§ **ACTIVITY A**:
Rewrite the passage on making friends in Perth, starting at "I do actually" and ending at "discover on my own.", and put "network of friends" in place of "circle of friends".
§ **ACTIVITY B**:
Write the next part of the passage on making friends in Perth, picking up after its final sentence.

§ **SOURCE EXTRACT**:
——————

Perth is a friendly city – it’s one of the reasons I wanted to move here. I’ve had more conversations with random strangers on buses here than in my whole life in the UK. But I’m a married woman in her late(ish) 30s, with no children and a tendency to pretend I’m 10 years younger – which apparently means I am not a mate-magnet.

Child-free – so no chance of me meeting other mums in the playground. Too irresponsible (and neurotic about hygiene) to have a dog – so no chats with other pet owners in the park. A husband – so people tend to assume your evenings and weekends are already booked up. And while Perthites are friendly, at the end of the day most people drive home to their detached houses and do their own thing. Distances between suburbs are huge and there isn’t a focus on the city centre like there is in most places, so people socialise in a variety of suburbs.

I do actually have a semblance of a social life that occasionally involves people other than my husband. I made one good friend within weeks of arriving, and although she’s now gone overseas, she’s left behind a few nice people who I’m now getting to know. But I am conscious of the need to widen my circle of friends. Oddly enough, those few nice people are all immigrants to Perth, or have lived overseas at some point, and who knows? They could decide to try another city or country at any time. Besides, I want to meet some locals, who can show me parts of Perth I might not discover on my own.

——————

§ **GIVEN INFORMATION**:
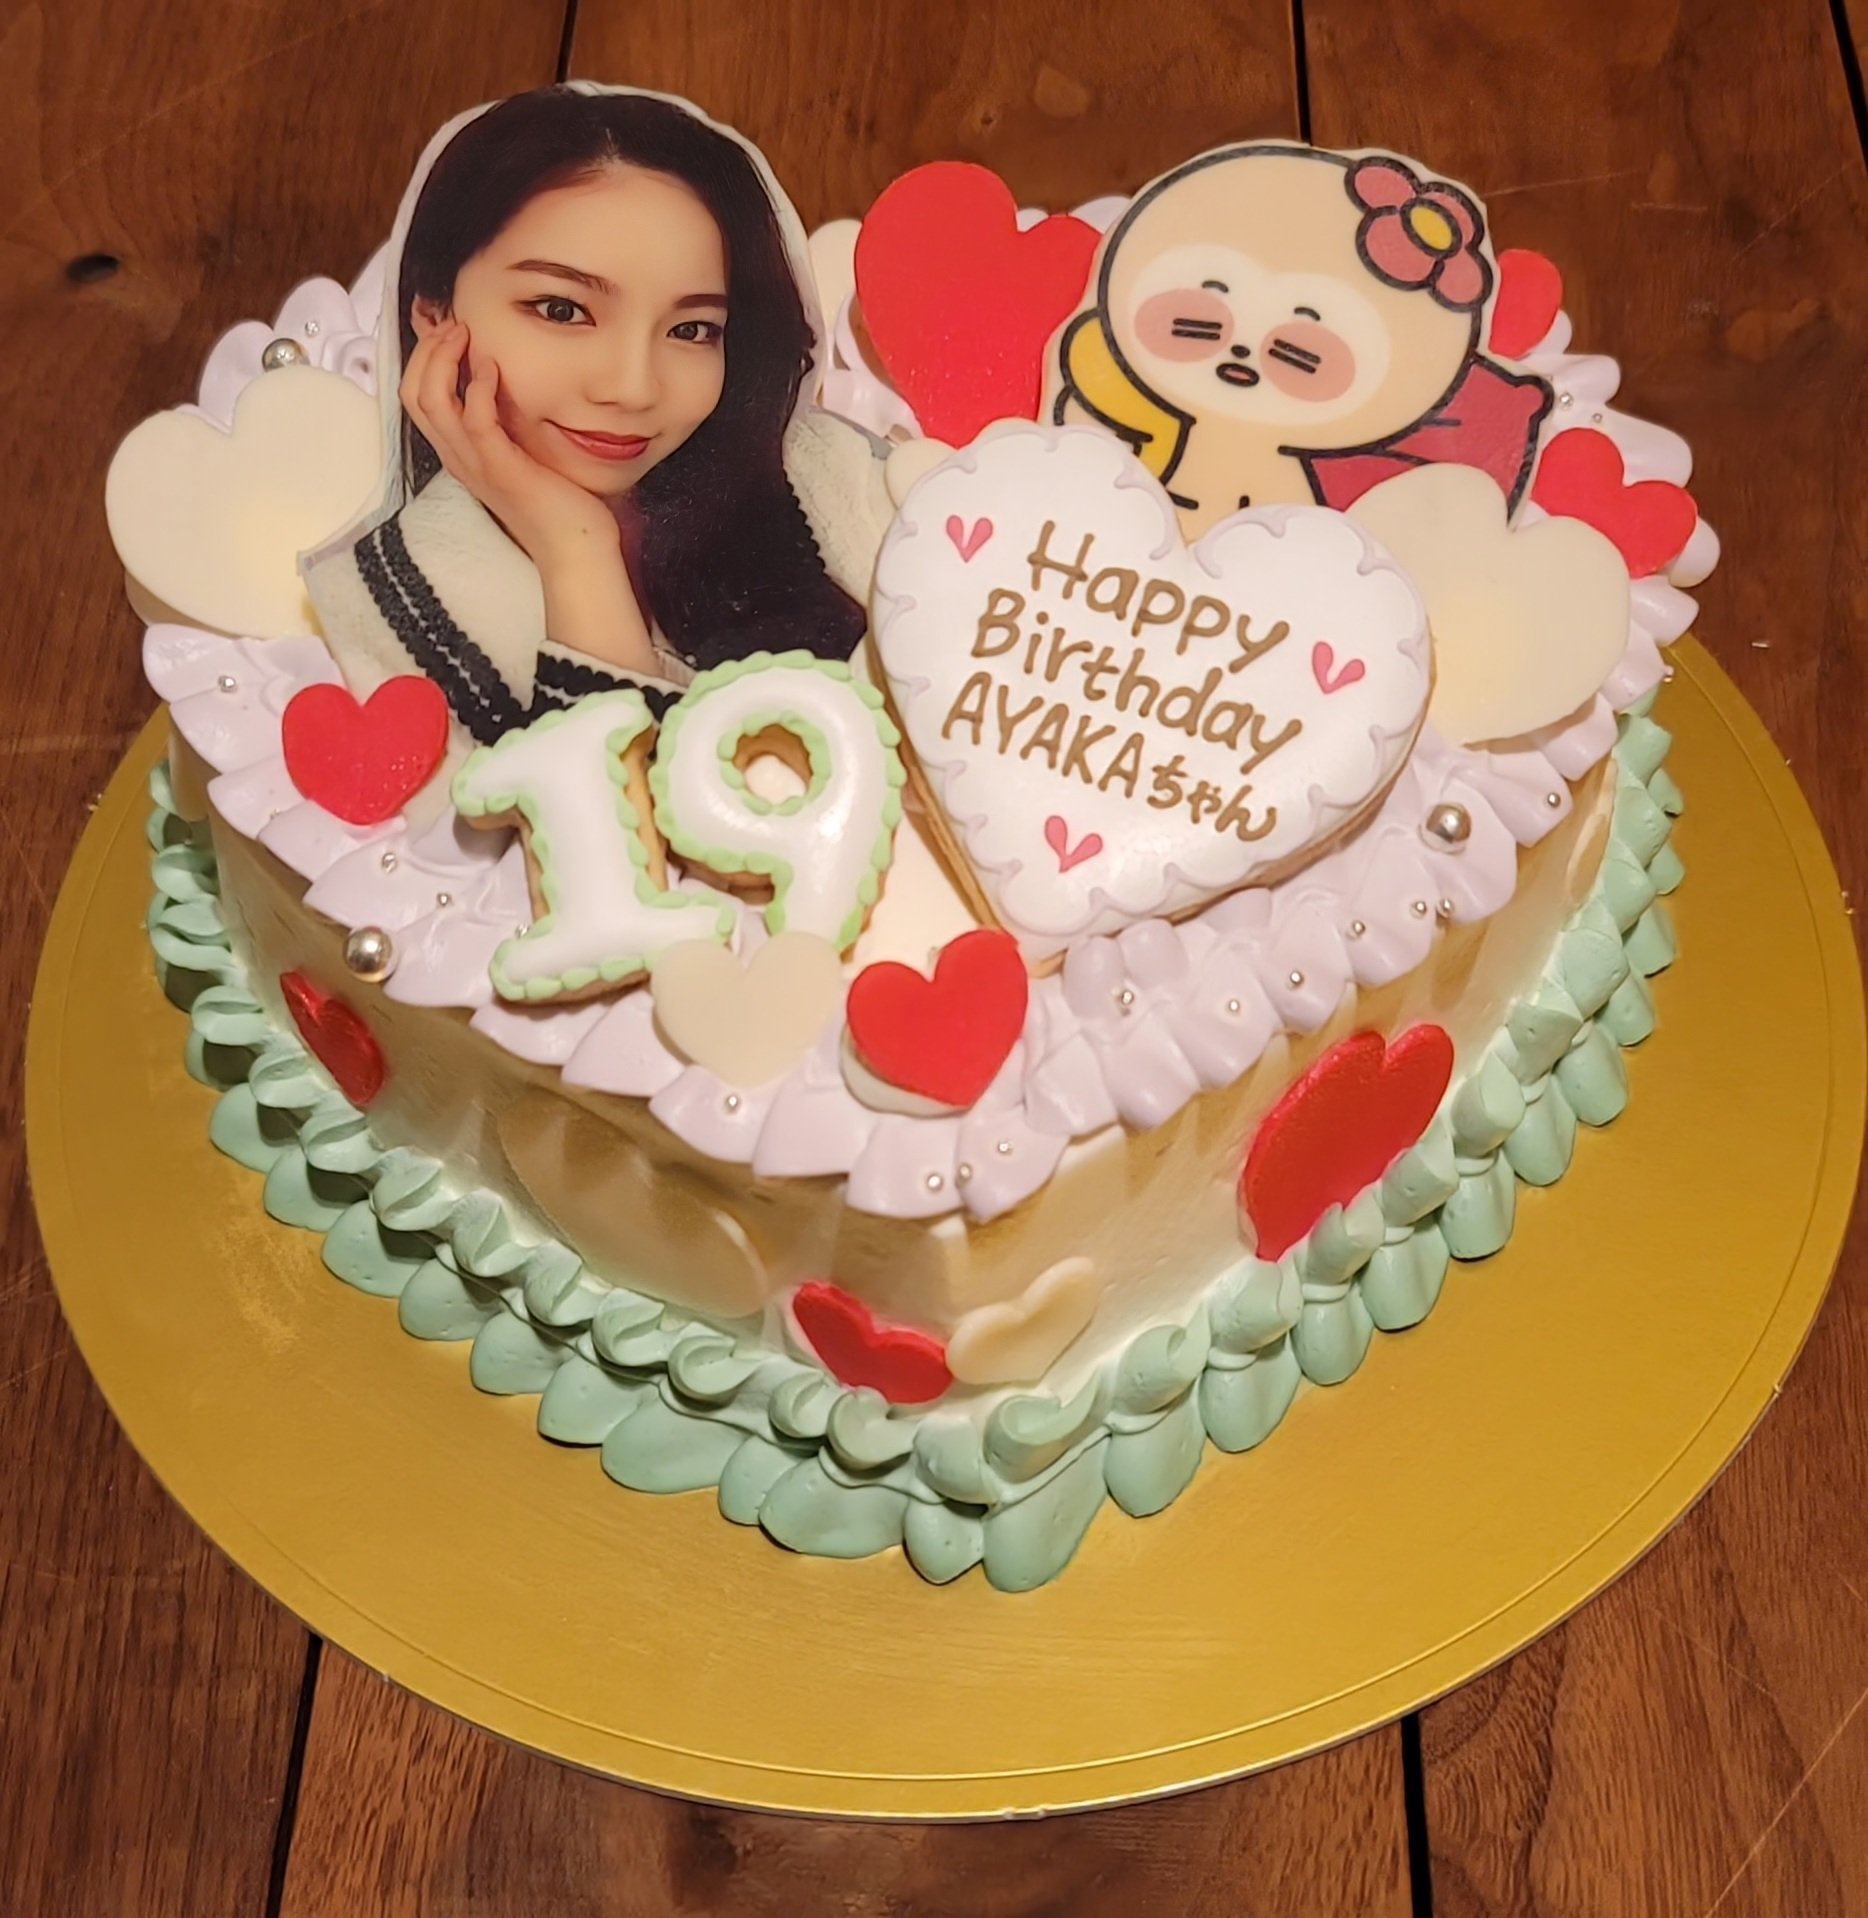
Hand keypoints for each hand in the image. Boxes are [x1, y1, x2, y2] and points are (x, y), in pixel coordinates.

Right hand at [399, 319, 615, 566]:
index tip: (450, 332)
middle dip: (427, 350)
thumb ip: (507, 423)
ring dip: (444, 359)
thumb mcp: (523, 453)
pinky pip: (474, 421)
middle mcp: (460, 459)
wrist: (576, 551)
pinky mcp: (502, 470)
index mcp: (461, 454)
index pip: (417, 398)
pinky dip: (478, 388)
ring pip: (431, 402)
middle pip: (413, 394)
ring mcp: (476, 466)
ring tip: (466, 335)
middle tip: (454, 325)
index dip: (424, 358)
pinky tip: (492, 368)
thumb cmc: (558, 505)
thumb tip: (505, 385)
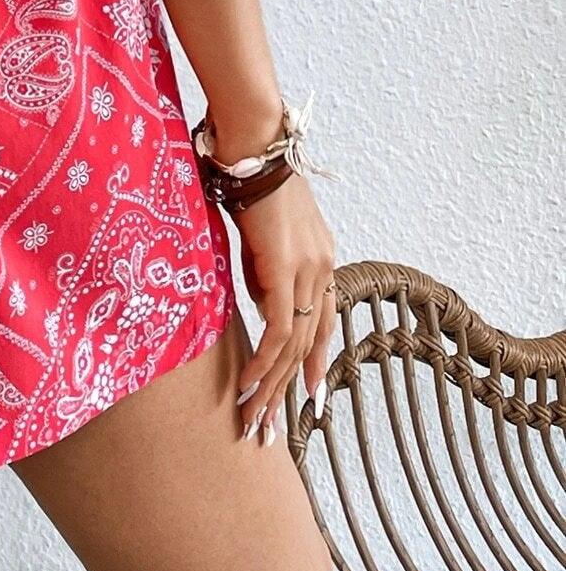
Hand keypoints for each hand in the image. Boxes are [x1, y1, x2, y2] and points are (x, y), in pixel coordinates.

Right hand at [232, 173, 335, 444]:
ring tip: (251, 419)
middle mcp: (323, 268)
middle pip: (311, 343)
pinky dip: (264, 365)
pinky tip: (248, 387)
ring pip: (294, 347)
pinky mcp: (287, 272)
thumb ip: (263, 264)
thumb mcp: (259, 228)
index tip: (308, 393)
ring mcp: (310, 271)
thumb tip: (255, 295)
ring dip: (271, 388)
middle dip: (290, 389)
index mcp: (319, 256)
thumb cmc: (250, 172)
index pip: (323, 320)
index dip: (315, 360)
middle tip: (272, 427)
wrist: (254, 143)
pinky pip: (279, 333)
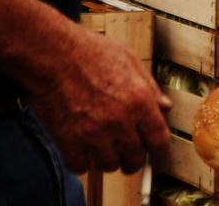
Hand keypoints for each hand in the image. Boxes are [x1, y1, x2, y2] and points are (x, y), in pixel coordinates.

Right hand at [28, 26, 172, 173]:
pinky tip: (81, 148)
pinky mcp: (69, 140)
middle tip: (127, 155)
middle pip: (134, 158)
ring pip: (109, 165)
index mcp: (139, 101)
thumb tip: (165, 107)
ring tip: (101, 146)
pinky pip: (81, 166)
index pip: (159, 140)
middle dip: (133, 160)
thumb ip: (149, 87)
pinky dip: (81, 161)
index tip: (161, 165)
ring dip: (107, 159)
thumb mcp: (130, 61)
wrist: (53, 54)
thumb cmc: (91, 52)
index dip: (162, 157)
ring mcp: (94, 133)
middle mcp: (120, 121)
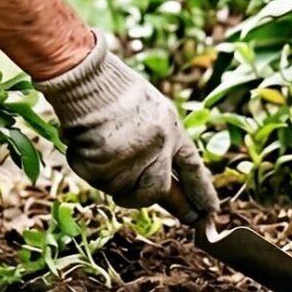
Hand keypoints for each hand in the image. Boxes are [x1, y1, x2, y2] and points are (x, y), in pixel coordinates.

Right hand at [37, 44, 219, 221]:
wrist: (86, 77)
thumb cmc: (112, 88)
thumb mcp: (150, 109)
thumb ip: (159, 142)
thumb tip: (162, 185)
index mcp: (172, 129)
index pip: (191, 169)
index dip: (200, 193)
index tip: (208, 214)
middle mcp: (158, 147)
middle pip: (157, 191)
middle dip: (144, 198)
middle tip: (131, 201)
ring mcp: (132, 158)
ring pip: (120, 190)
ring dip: (108, 177)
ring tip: (97, 148)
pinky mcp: (105, 165)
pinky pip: (95, 179)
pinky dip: (85, 166)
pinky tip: (83, 144)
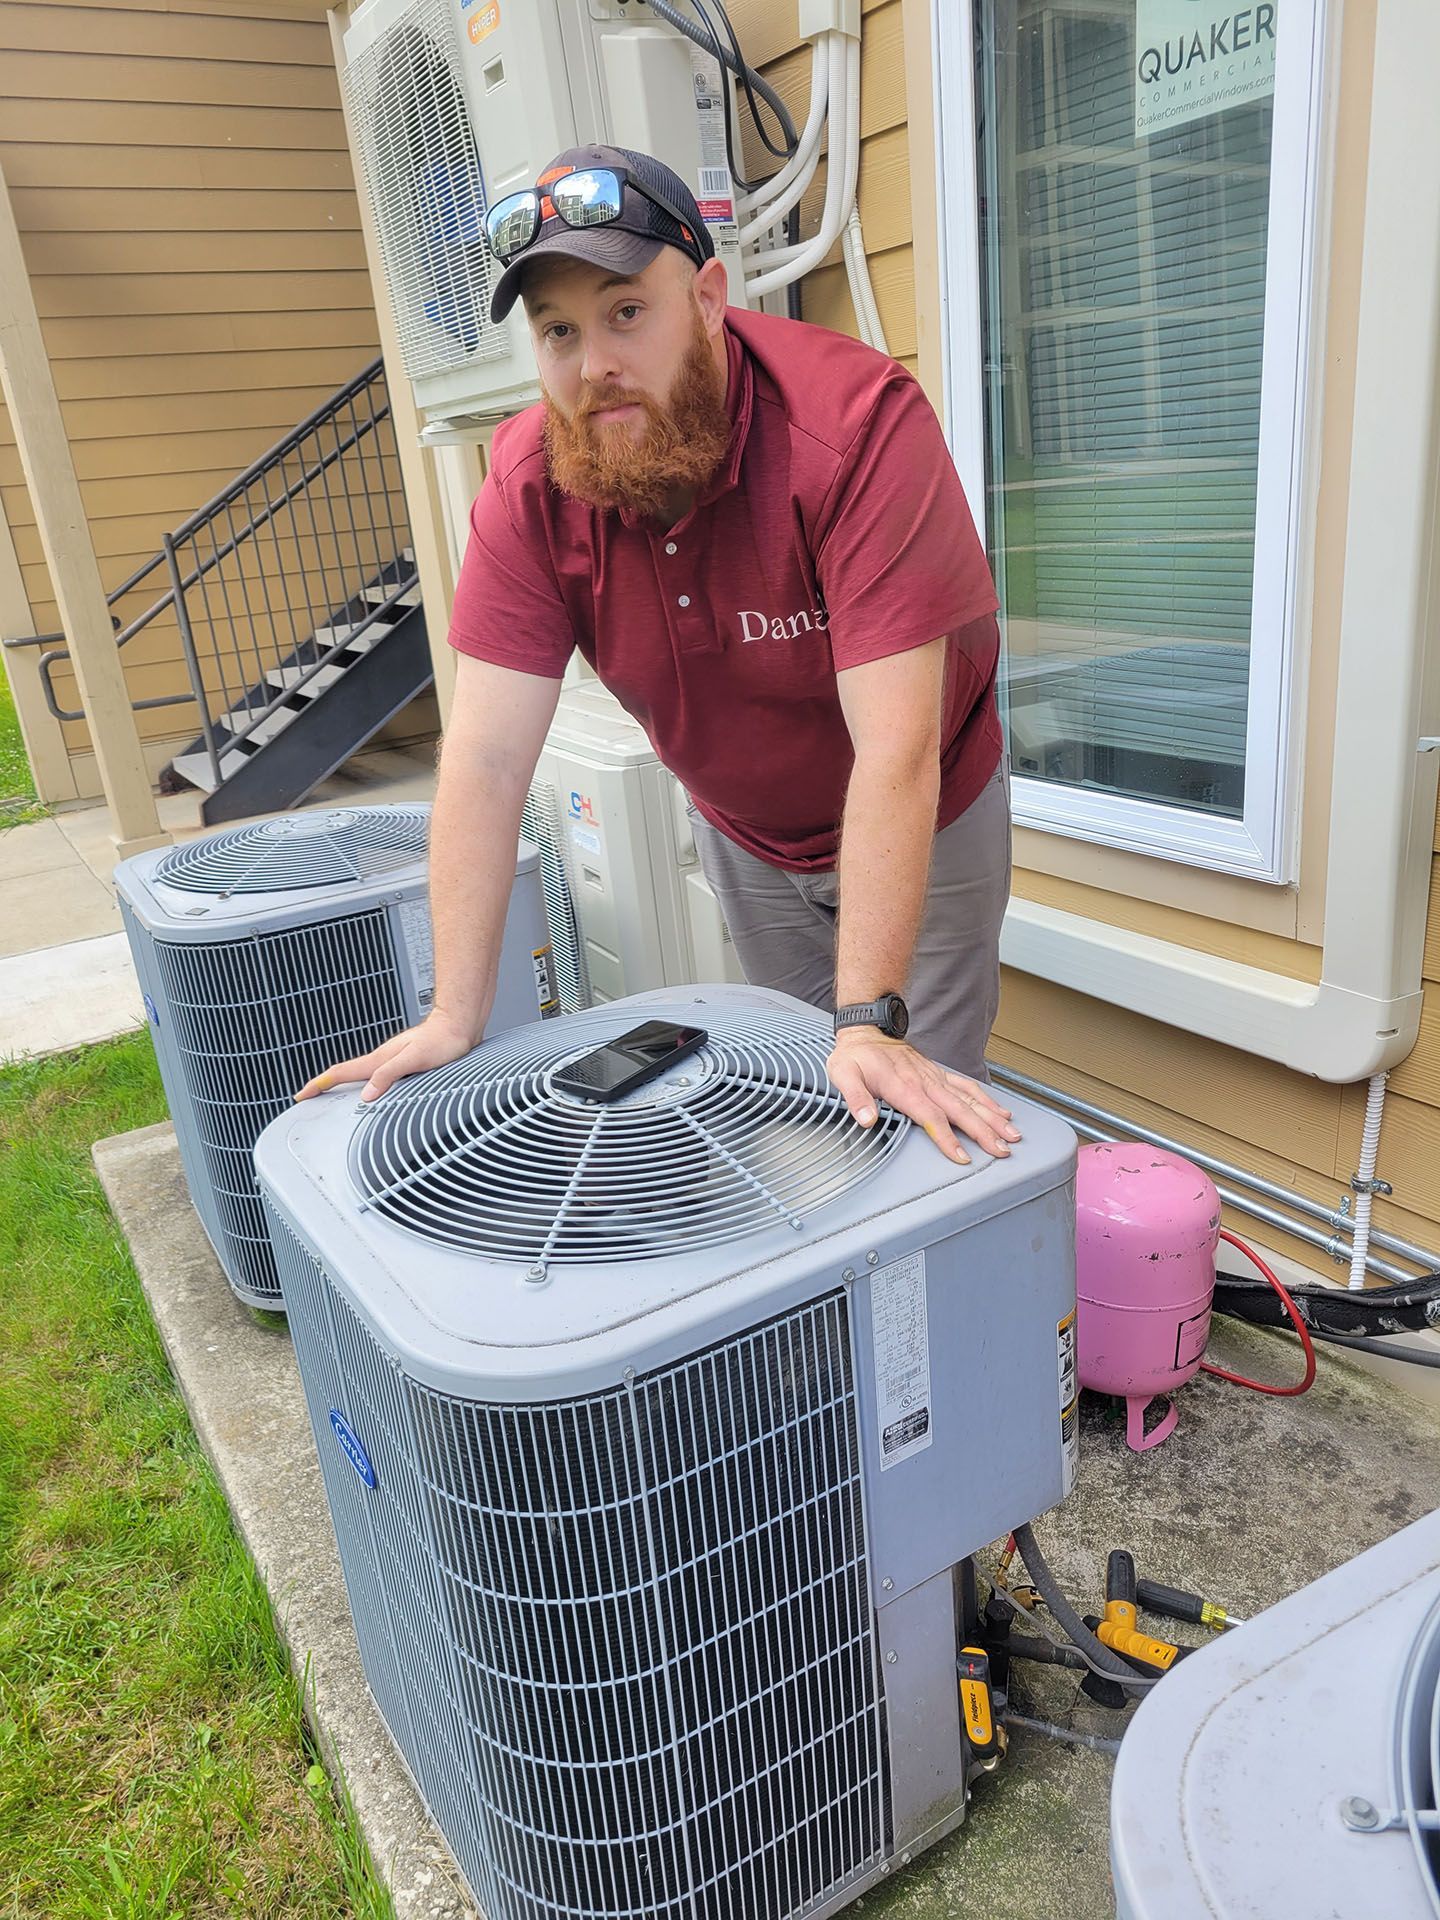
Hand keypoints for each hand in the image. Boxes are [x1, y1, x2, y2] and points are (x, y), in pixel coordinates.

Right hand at [294, 1009, 480, 1104]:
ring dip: (341, 1084)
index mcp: (380, 1059)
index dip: (319, 1084)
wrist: (458, 1026)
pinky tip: (368, 1089)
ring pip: (359, 1074)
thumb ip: (389, 1075)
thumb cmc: (443, 1041)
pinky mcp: (403, 1062)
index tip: (302, 1094)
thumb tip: (368, 1094)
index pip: (341, 1072)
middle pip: (345, 1073)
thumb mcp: (414, 1059)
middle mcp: (382, 1059)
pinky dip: (363, 1083)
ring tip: (330, 1096)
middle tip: (309, 1098)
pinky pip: (375, 1075)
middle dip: (324, 1086)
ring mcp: (391, 1060)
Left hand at [826, 1030, 1021, 1165]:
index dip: (946, 1138)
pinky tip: (1000, 1111)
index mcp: (904, 1087)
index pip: (930, 1116)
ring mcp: (935, 1078)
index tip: (961, 1156)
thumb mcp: (844, 1074)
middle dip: (983, 1132)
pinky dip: (985, 1099)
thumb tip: (865, 1120)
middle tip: (1001, 1150)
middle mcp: (925, 1083)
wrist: (867, 1029)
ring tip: (1010, 1134)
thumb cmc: (856, 1055)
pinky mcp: (939, 1074)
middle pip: (959, 1110)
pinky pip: (966, 1087)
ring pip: (969, 1099)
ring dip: (992, 1118)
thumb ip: (856, 1098)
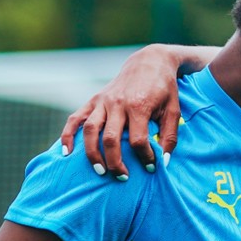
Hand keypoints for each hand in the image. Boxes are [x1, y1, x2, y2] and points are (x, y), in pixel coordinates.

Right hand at [59, 44, 182, 178]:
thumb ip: (170, 136)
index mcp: (139, 105)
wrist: (150, 62)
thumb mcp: (173, 110)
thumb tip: (163, 162)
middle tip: (122, 178)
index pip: (138, 139)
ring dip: (92, 153)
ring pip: (90, 130)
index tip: (151, 166)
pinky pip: (76, 118)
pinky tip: (67, 152)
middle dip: (115, 162)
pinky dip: (68, 135)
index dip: (144, 156)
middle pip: (111, 138)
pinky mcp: (94, 99)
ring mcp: (103, 101)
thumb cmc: (164, 89)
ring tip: (100, 171)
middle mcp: (118, 103)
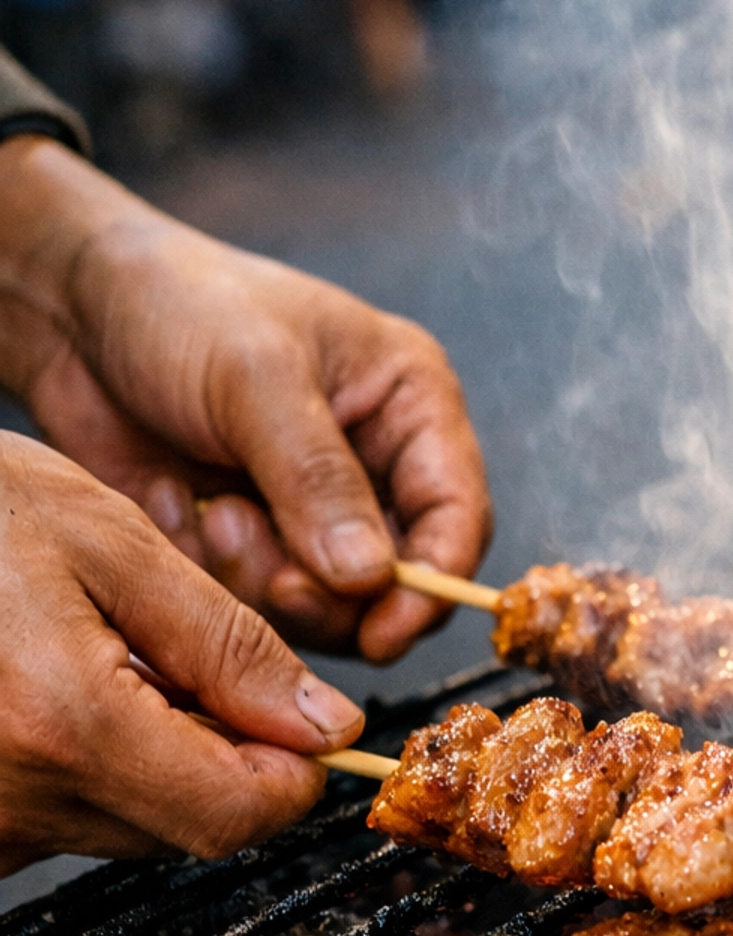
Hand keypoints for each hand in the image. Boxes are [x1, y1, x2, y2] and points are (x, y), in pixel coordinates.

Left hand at [0, 135, 492, 659]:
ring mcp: (310, 508)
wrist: (71, 312)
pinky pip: (256, 602)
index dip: (433, 583)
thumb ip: (319, 481)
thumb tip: (373, 576)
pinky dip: (214, 571)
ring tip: (213, 514)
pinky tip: (178, 507)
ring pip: (326, 604)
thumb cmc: (178, 304)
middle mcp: (373, 463)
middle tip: (274, 575)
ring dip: (264, 578)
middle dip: (331, 591)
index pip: (458, 516)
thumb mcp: (256, 378)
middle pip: (397, 580)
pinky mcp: (252, 539)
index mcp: (408, 404)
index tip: (383, 631)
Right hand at [0, 433, 364, 874]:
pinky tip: (50, 691)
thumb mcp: (111, 542)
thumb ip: (228, 646)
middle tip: (180, 656)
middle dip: (219, 753)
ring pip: (128, 827)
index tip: (303, 721)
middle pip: (188, 828)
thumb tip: (322, 728)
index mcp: (66, 728)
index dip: (292, 773)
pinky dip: (84, 767)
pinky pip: (59, 821)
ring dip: (149, 758)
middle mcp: (14, 803)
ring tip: (99, 658)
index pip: (237, 816)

——————

§ **ANSWER AREA A**:
I do actually have a semblance of a social life that occasionally involves people other than my husband. I made one good friend within weeks of arriving, and although she’s now gone overseas, she’s left behind a few nice people who I’m now getting to know. But I am conscious of the need to widen my network of friends. Oddly enough, those few nice people are all immigrants to Perth, or have lived overseas at some point, and who knows? They could decide to try another city or country at any time. Besides, I want to meet some locals, who can show me parts of Perth I might not discover on my own.

§ **ANSWER AREA B**:
In the chaos of moving, finding friends was not a particular priority. As new arrivals, my husband and I did get a few, very welcome, invitations. Nearly eight months in, we are expected to be finding our own way.

I know the best way to meet people is to join a group doing something you’re interested in. It worked for me in Bristol. Practically all my friends there I met through dance. It’s not been so successful here. I’ve tried a couple of dance classes. Hip hop was full of REALLY young people wondering who the old bird was; tap, while providing the requisite number of kooky, verging-on-middle-aged women (hair in bunches – CHECK; wacky socks – CHECK), didn’t offer enough opportunities for interaction with the rest of the group…and frankly I didn’t enjoy the class much, which didn’t help.

Here I am doing a lot of cycling – but most cycling groups take it a lot more seriously than I do. It’s a similar story with kayaking, or to more accurately describe what I do, drifting around on the river trying to remember which way to paddle to turn round. Pilates is doing wonders for my flexibility, but so far zero for friendships. Websites directed at new immigrants organise meet-ups, but they don’t appeal – I’m desperate to integrate and while it can be comforting to speak to others in a similar situation, I don’t think it’s necessarily the best thing in the long run.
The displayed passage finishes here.